One newer research project looked at the effects of neighborhood disadvantage on kids’ neurocognition. It’s also another entry in the growing field examining how the brain is shaped by outside forces early in life.
“The research highlights that neighborhoods matter, that neighborhoods have a role for brain and cognitive development independent of the characteristics of individual children and independent of family characteristics,” Daniel Hackman, an assistant professor at the USC Suzanne Dworak-Peck School of Social Work and lead author on the August 2021 study in JAMA Pediatrics, told me. “There's a story about neighborhood environments for brain development, consequently, that highlights the importance of promoting neighborhood equity based on the local conditions and improving health overall.”
The research looked at data from nearly 8,600 kids who took part in the national Adolescent Cognitive and Brain Development study. It found that living in disadvantaged neighborhoods was associated with worse cognitive performance in areas like attention, inhibition and working memory, as well as lower brain surface areas and volumes.
Hackman cautioned that it was a correlational study, so causal relationships couldn’t be established, and that neighborhood disadvantage does not predict any particular outcome on an individual level. Plenty of kids raised amid adversity thrive, he noted. Identifying those paths to resilience is key to designing effective programs and strategies for struggling children. For instance, a 2017 Australian study found that positive maternal parenting might help.
The study found the differences in youth cognitive performance and brain structure from one disadvantaged neighborhood to the next within a given city could be significant. This presents enterprising journalists with stories to tell about what’s working to lift kids up in their coverage areas.
“It's important to remember that these differences are not fixed, as children’s brains exhibit considerable plasticity, so they can change and grow in response to learning and experience,” Hackman said. “Thus investment in empowering communities, building on strengths, and addressing local needs for neighborhood development are promising approaches. Research on how to do that most effectively is a really exciting way forward for the field.”

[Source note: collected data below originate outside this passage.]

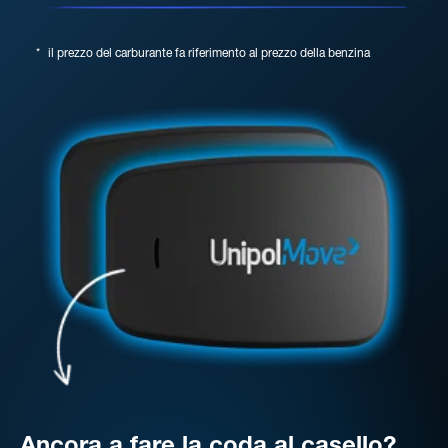
*
il prezzo del carburante fa riferimento al prezzo della benzina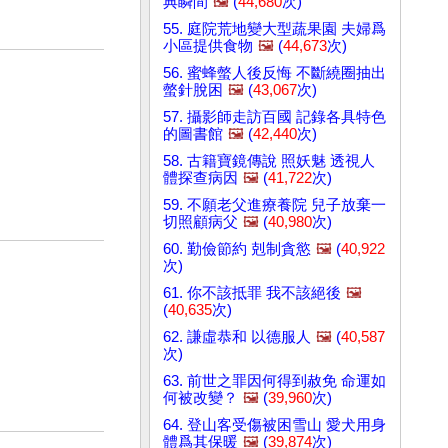
典瞬間
🖼️
(
44,680
次)
55. 庭院荒地變大型蔬果園 夫婦爲
小區提供食物
🖼️
(
44,673
次)
56. 蜜蜂螫人後反悔 不斷繞圈抽出
螫針脫困
🖼️
(
43,067
次)
57. 攝影師走訪百國 記錄各具特色
的圖書館
🖼️
(
42,440
次)
58. 古籍寶鏡傳說 照妖魅 透視人
體探查病因
🖼️
(
41,722
次)
59. 不願老父進療養院 兒子放棄一
切照顧病父
🖼️
(
40,980
次)
60. 勤儉節約 剋制貪慾
🖼️
(
40,922
次)
61. 你不該抵罪 我不該絕後
🖼️
(
40,635
次)
62. 謙虛恭和 以德服人
🖼️
(
40,587
次)
63. 前世之罪因何得到赦免 命運如
何被改變？
🖼️
(
39,960
次)
64. 登山客受傷被困雪山 愛犬用身
體爲其保暖
🖼️
(
39,874
次)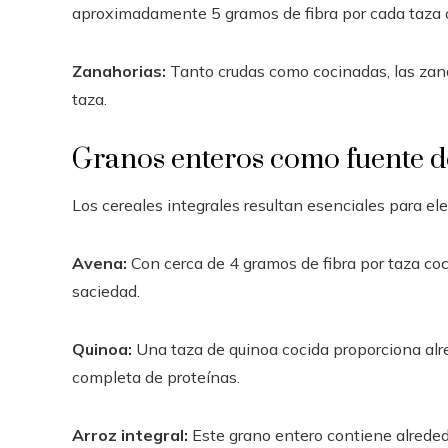
aproximadamente 5 gramos de fibra por cada taza 
Zanahorias:
Tanto crudas como cocinadas, las zana
taza.
Granos enteros como fuente d
Los cereales integrales resultan esenciales para ele
Avena:
Con cerca de 4 gramos de fibra por taza coc
saciedad.
Quinoa:
Una taza de quinoa cocida proporciona alr
completa de proteínas.
Arroz integral:
Este grano entero contiene alrededo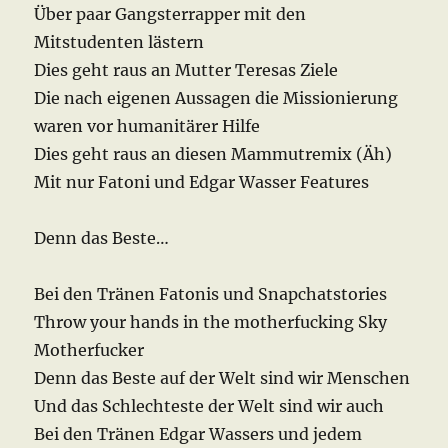
Über paar Gangsterrapper mit den
Mitstudenten lästern
Dies geht raus an Mutter Teresas Ziele
Die nach eigenen Aussagen die Missionierung
waren vor humanitärer Hilfe
Dies geht raus an diesen Mammutremix (Äh)
Mit nur Fatoni und Edgar Wasser Features
Denn das Beste…
Bei den Tränen Fatonis und Snapchatstories
Throw your hands in the motherfucking Sky
Motherfucker
Denn das Beste auf der Welt sind wir Menschen
Und das Schlechteste der Welt sind wir auch
Bei den Tränen Edgar Wassers und jedem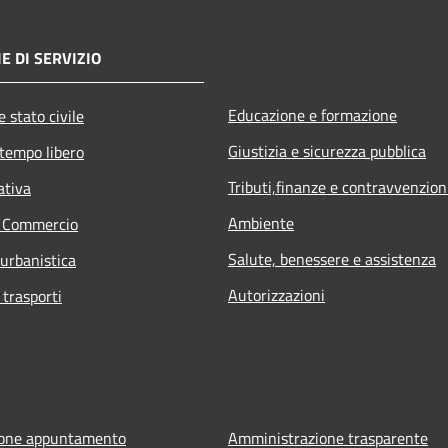
E DI SERVIZIO
Educazione e formazione
 stato civile
Giustizia e sicurezza pubblica
 tempo libero
Tributi,finanze e contravvenzion
ativa
Ambiente
e Commercio
Salute, benessere e assistenza
 urbanistica
Autorizzazioni
 trasporti
ione appuntamento
Amministrazione trasparente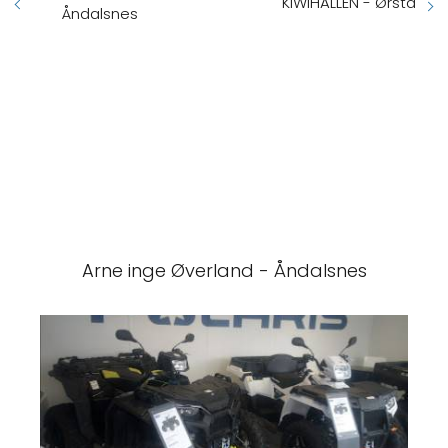
KIWIHALLEN - Ørsta
Åndalsnes
Arne inge Øverland - Åndalsnes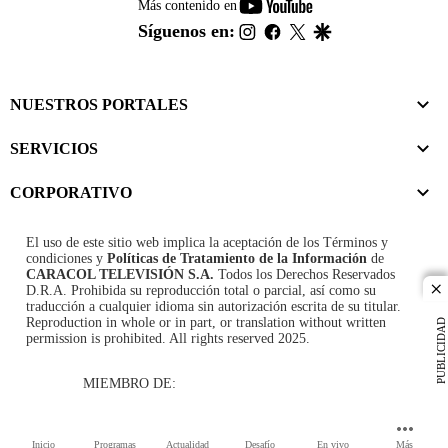
youtube-
Más contenido en
footer
instagram
facebook
twitter
google
Síguenos en:
NUESTROS PORTALES
SERVICIOS
CORPORATIVO
El uso de este sitio web implica la aceptación de los
Términos y
condiciones
y
Políticas de Tratamiento de la Información
de
CARACOL TELEVISIÓN S.A.
Todos los Derechos Reservados
D.R.A. Prohibida su reproducción total o parcial, así como su
cl
traducción a cualquier idioma sin autorización escrita de su titular.
Reproduction in whole or in part, or translation without written
PUBLICIDAD
permission is prohibited. All rights reserved 2025.
MIEMBRO DE:
Inicio
Programas
Actualidad
Desafío
En vivo
Más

Similar studies offer story ideas and data points to journalists reporting on the intersection of neighborhood disadvantage and childhood health. A September 2021 JAMA Pediatrics investigation found an association between exposure to neighborhood gun violence and increased mental health symptoms in children.
Opportunity Insights, a Harvard-based research group led by economist Raj Chetty, has data that connects where you grow up to later-in-life economic mobility, as well the odds of being incarcerated, attending college, getting married, and becoming a teen parent.
As a health reporter, I’ve always kept a keen eye out for data on disparities. At the Indiana newspaper I used to work for, I wrote how that region had the shortest life expectancy for low-income residents of any of the top-100 metro areas.
A person in the bottom income quartile in northwest Indiana was found to live 4.5 fewer years than a similar earner in New York city, a 2016 study found. “To put that into context, the CDC says if we cured cancer tomorrow, the change in life expectancy would be 3.2 years," Ben Scuderi, a study author, told me. This research also showed that hardship isn’t uniform — a person living in poverty in one city has more advantages than one in another.
The causes aren’t always obvious or provable, so that’s where knowing your community comes in. That region of Indiana, for instance, had heavy concentrations of polluting industry, a lack of specialized medical centers, and high rates of commuting by automobile.
These are ultimately local stories — city to city, block to block. As a result, well-sourced journalists who can put a human face on the data will be able to do some powerful reporting on the impacts that neighborhoods have on kids and their health.